The flyby coincided with the Vulcan's Diamond Jubilee tour, in which the aircraft visited important locations in the history of the development of the plane, and proved a fitting tribute to Peter whose memorial took place at Bishopswood Village Hall on Saturday afternoon.
Peter, and his wife of 14 years Linda De Zaaijer, have lived in Bishopswood for five years after falling in love with the area while visiting on a holiday. Linda said: "It was a beautiful memorial, and the weather was so clear, I'm sure he was smiling down on us. When the Vulcan flew over, it was very low.
"You could hear it, and then feel it, and it was incredibly emotional to see it. We were whooping for joy. It was a wonderful tribute."
The flyover was the culmination of a humanist memorial ceremony which included the playing of some of Peter's 'desert island discs', including Supertramp and Queen, and the reading of tributes, stories about Peter's life, and poems.

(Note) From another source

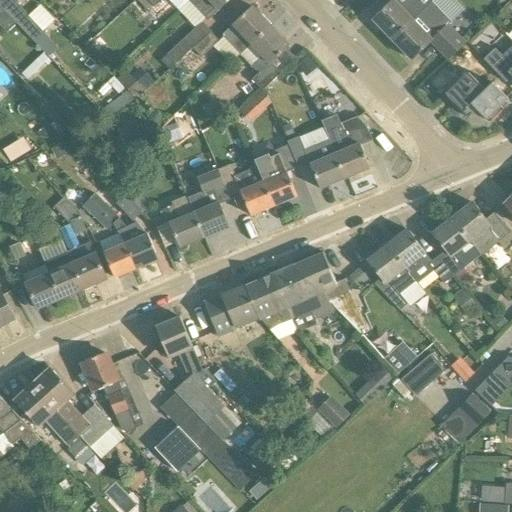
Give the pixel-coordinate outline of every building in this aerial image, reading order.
[(0,0),(0,6),(17,24),(34,42),(44,33),(13,0),(0,0)] [(153,6),(147,0),(137,0),(148,11),(153,6)] [(191,0),(190,2),(209,21),(231,0),(191,0)] [(373,20),(392,40),(423,11),(434,0),(389,0),(392,2),(373,20)] [(17,24),(0,6),(0,26),(7,34),(17,24)] [(240,55),(251,45),(270,27),(252,8),(222,36),(240,55)] [(423,11),(392,40),(412,61),(430,43),(448,61),(466,44),(448,24),(441,30),(423,11)] [(270,27),(251,45),(261,57),(252,67),(258,74),(251,80),(262,91),(269,85),(283,71),(274,62),(290,47),(270,27)] [(79,38),(87,46),(94,39),(87,31),(79,38)] [(210,33),(193,49),(181,60),(190,70),(219,42),(210,33)] [(181,60),(193,49),(184,39),(167,55),(176,65),(181,60)] [(511,47),(502,56),(495,49),(483,60),(506,84),(511,77),(511,47)] [(171,70),(176,65),(167,55),(161,60),(171,70)] [(309,55),(298,64),(307,75),(318,66),(309,55)] [(485,91),(468,73),(445,95),(463,114),(471,105),(486,121),(487,120),(489,123),(504,109),(501,106),(507,100),(492,84),(485,91)] [(108,83),(119,95),(124,90),(114,78),(108,83)] [(142,90),(132,78),(123,85),(133,97),(142,90)] [(101,112),(107,120),(134,100),(128,92),(101,112)] [(201,110),(211,120),(221,111),(212,101),(201,110)] [(183,139),(178,123),(175,117),(164,128),(170,144),(183,139)] [(328,141),(331,146),(345,180),(370,169),(361,147),(373,141),(367,128),(358,117),(339,125),(344,135),(328,141)] [(287,139),(294,136),(289,126),(283,129),(287,139)] [(56,161),(69,154),(64,145),(51,150),(56,161)] [(297,197),(287,173),(298,168),(288,146),(267,155),(270,163),(258,168),(274,207),(297,197)] [(345,180),(331,146),(317,152),(315,147),(304,152),(320,190),(345,180)] [(91,157),(85,163),(93,172),(99,166),(91,157)] [(229,197),(240,192),(251,217),(274,207),(258,168),(235,177),(230,165),(218,170),(224,185),(229,197)] [(229,197),(224,185),(218,170),(196,179),(202,194),(188,199),(194,213),(205,238),(230,228),(220,204),(230,200),(229,197)] [(119,232),(128,228),(119,219),(95,195),(89,200),(114,225),(115,226),(119,232)] [(126,196),(117,204),(134,222),(142,214),(126,196)] [(142,213),(153,209),(142,196),(131,201),(142,213)] [(511,197),(503,206),(511,214),(511,197)] [(68,224),(70,222),(75,236),(86,231),(80,217),(64,199),(54,208),(68,224)] [(114,225),(89,200),(82,207),(107,231),(114,225)] [(482,256),(499,242),(505,249),(511,243),(511,233),(511,232),(495,214),(486,222),(472,203),(452,219),(482,256)] [(205,238),(194,213),(178,220),(172,206),(163,210),(180,249),(205,238)] [(29,219),(37,214),(33,207),(25,212),(29,219)] [(464,269),(482,256),(452,219),(432,234),(447,253),(440,258),(455,276),(464,269)] [(138,224),(128,228),(119,232),(126,244),(137,269),(158,260),(146,235),(138,224)] [(51,245),(62,241),(56,227),(46,232),(51,245)] [(455,276),(440,258),(432,263),(407,231),(387,246),(416,282),(418,284),(433,272),(443,285),(455,276)] [(25,257),(19,243),(9,248),(14,261),(25,257)] [(106,280),(91,243),(68,253),(84,290),(106,280)] [(126,244),(104,254),(115,279),(137,269),(126,244)] [(367,261),(381,279),(374,284),(399,311),(408,305),(400,295),(416,282),(387,246),(367,261)] [(84,290),(68,253),(45,263),(50,275),(60,300),(84,290)] [(336,283),(324,254),(294,266),(338,311),(340,315),(357,331),(364,327),(345,280),(336,283)] [(338,311),(294,266),(264,278),(283,323),(299,317),(294,306),(307,301),(315,320),(331,314),(333,318),(340,315),(338,311)] [(358,268),(349,277),(360,288),(369,279),(358,268)] [(37,310),(60,300),(50,275),(26,285),(37,310)] [(270,330),(283,323),(264,278),(245,286),(258,318),(270,330)] [(245,286),(204,303),(212,323),(217,335),(234,328),(258,318),(245,286)] [(466,289),(456,297),(468,310),(477,302),(466,289)] [(0,293),(0,327),(15,320),(0,293)] [(507,324),(500,316),(495,321),(502,329),(507,324)] [(178,354),(189,378),(174,391),(176,393),(222,441),(240,424),(208,390),(216,382),(206,369),(202,370),(180,318),(156,328),(168,358),(178,354)] [(385,359),(398,373),(416,356),(403,342),(385,359)] [(83,363),(95,392),(103,388),(120,430),(127,433),(136,430),(110,366),(105,354),(83,363)] [(400,381),(415,398),(445,372),(431,354),(400,381)] [(463,362),(453,370),(465,384),(474,374),(463,362)] [(355,388),(363,400),(395,380),(388,367),(355,388)] [(511,367),(491,388),(502,398),(511,387),(511,367)] [(33,385),(79,435),(91,447),(113,427),(95,407),(83,418),(67,401),(74,394),(50,369),(33,385)] [(240,387),(223,369),(215,377),(232,395),(240,387)] [(69,445),(79,435),(33,385),(24,393),(21,392),(17,396),(18,399),(15,401),(38,428),(46,421),(69,445)] [(492,411),(474,392),(441,426),(460,444),(492,411)] [(222,441),(176,393),(160,408),(239,491),(256,475),(222,441)] [(297,395),(289,403),(303,417),(311,408),(297,395)] [(41,441),(0,396),(0,429),(4,435),(11,445),(21,439),(30,450),(41,441)] [(336,429),(349,416),(336,403),(323,416),(336,429)] [(272,424),(282,434),(293,424),(283,414),(272,424)] [(0,458),(3,457),(2,456),(14,448),(11,445),(4,435),(0,429),(0,458)] [(94,455),(79,440),(67,451),(82,466),(94,455)] [(27,493),(28,491),(34,498),(46,489),(23,460),(9,471),(27,493)] [(145,481),(144,480),(137,473),(126,484),(134,492),(145,481)] [(96,502),(90,508),(93,511),(96,511),(102,508),(96,502)]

Peter led an eventful life. He was born in Ilford, in London, in 1949, but his career first in IT and then as an airline pilot, saw him travel the world. Described at the memorial as "an attractive man with a zest for life, fast cars, motorbikes and all things dangerous", in 1988, Peter used the money from his job in computer programming to pay for lessons and a commercial pilot licence. He became a Captain in 1992, going on to work for several airlines and achieving his dream of flying into New York.
Mr Williams died aged 63 in Zurich, on July 12, 2012, several years after being diagnosed with Progressive Supranuclear Palsy (PSP), a rare debilitating movement disorder that occurs from damage to certain nerve cells in the brain.